Task details: Look through the listing below and report every line that contains "knee".

[[ Data excerpts open ]]

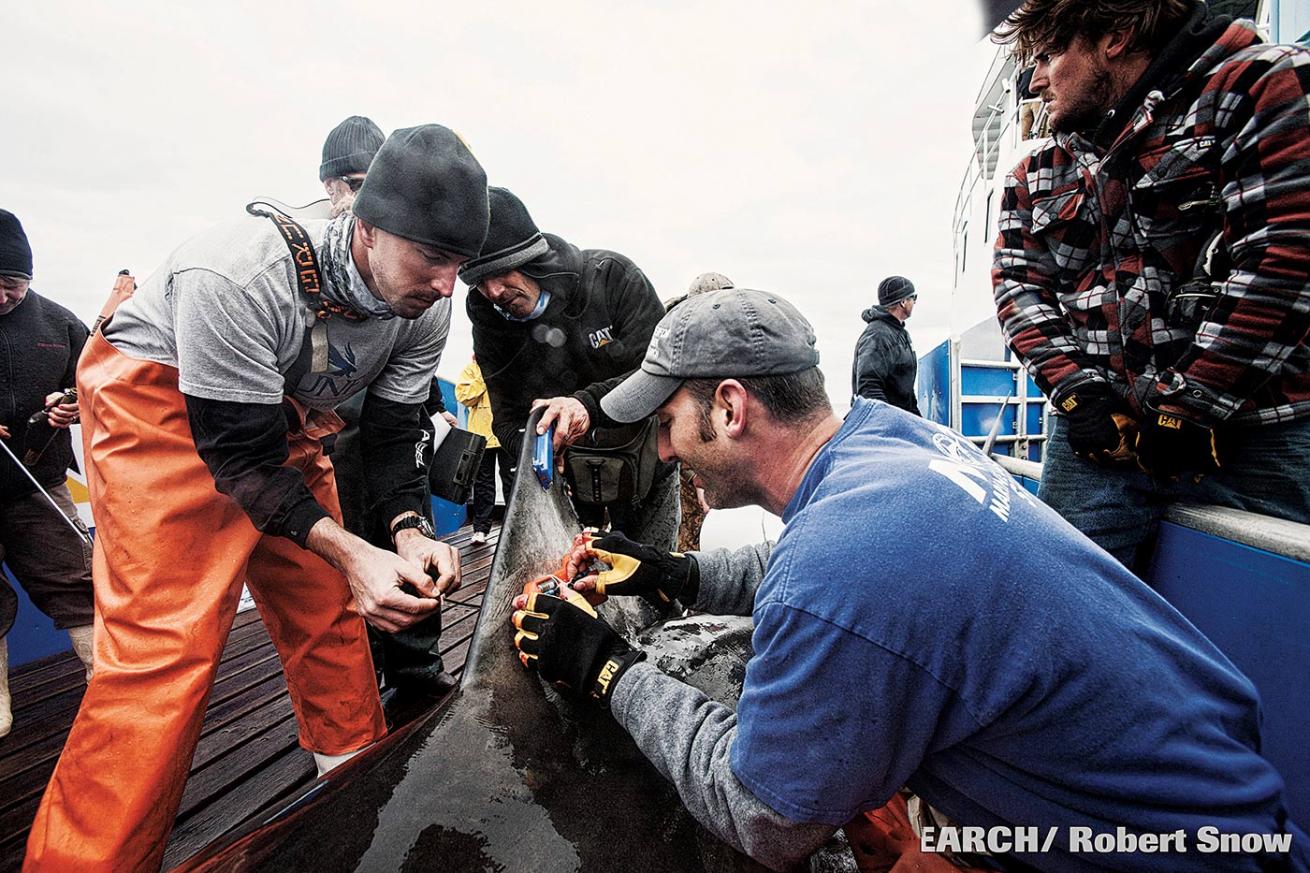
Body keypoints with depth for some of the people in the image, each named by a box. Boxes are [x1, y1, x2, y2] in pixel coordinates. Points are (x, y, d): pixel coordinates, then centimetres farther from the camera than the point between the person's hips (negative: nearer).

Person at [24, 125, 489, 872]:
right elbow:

[[ Data excerpts closed ]]
[[ Data excerpts open ]]

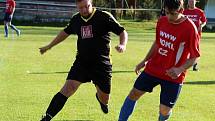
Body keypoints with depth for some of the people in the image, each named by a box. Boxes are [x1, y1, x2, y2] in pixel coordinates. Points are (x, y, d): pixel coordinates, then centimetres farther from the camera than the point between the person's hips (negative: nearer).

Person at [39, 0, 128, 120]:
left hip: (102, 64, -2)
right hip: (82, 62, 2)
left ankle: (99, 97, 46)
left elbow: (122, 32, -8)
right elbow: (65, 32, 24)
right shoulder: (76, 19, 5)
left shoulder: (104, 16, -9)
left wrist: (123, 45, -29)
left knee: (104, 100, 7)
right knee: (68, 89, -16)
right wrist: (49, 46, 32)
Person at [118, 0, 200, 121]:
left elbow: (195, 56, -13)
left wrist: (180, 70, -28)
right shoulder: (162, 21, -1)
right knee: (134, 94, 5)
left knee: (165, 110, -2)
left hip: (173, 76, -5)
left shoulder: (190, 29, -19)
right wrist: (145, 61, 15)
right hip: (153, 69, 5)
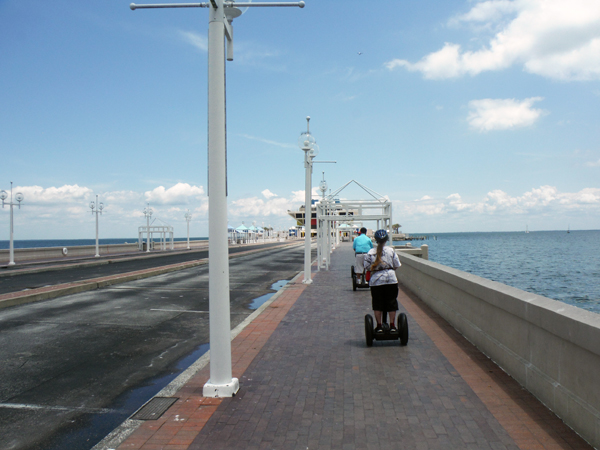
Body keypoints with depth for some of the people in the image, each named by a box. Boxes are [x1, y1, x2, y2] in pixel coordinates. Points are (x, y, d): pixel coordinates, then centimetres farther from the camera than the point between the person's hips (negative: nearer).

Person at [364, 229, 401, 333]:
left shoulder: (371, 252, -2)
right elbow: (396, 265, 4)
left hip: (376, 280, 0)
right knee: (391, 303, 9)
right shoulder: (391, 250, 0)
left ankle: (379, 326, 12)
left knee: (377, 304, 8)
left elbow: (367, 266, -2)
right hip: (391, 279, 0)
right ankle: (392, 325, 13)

[[ Data excerpts closed ]]
[[ Data excerpts open ]]

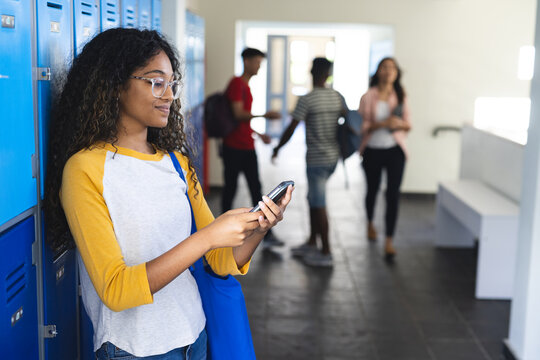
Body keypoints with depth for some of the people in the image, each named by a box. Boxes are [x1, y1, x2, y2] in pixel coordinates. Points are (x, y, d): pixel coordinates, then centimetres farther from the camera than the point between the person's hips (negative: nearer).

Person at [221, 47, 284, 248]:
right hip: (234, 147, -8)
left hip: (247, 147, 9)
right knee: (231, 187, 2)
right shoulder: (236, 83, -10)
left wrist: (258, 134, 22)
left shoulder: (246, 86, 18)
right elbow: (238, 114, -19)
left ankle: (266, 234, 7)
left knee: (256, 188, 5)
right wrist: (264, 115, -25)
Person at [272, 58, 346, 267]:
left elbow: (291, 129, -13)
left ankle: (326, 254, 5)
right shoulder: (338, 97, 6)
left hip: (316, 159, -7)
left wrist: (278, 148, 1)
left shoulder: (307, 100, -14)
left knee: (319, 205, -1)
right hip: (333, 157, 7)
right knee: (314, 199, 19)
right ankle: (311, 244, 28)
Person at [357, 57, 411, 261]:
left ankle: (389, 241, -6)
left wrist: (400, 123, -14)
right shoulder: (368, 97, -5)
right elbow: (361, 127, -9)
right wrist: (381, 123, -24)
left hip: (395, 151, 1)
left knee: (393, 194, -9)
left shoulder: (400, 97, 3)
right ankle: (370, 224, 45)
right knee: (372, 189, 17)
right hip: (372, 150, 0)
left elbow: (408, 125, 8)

[[ Data excerpts closed ]]

Exercise output:
left knee: (104, 100, 7)
right knee: (68, 89, -16)
right knee: (134, 94, 5)
left knee: (165, 110, -2)
right knee: (391, 303, 9)
left knee: (377, 304, 8)
right knee: (231, 187, 2)
left knee: (256, 188, 5)
left knee: (319, 205, -1)
right knee: (314, 199, 19)
left knee: (393, 194, -9)
right knee: (372, 189, 17)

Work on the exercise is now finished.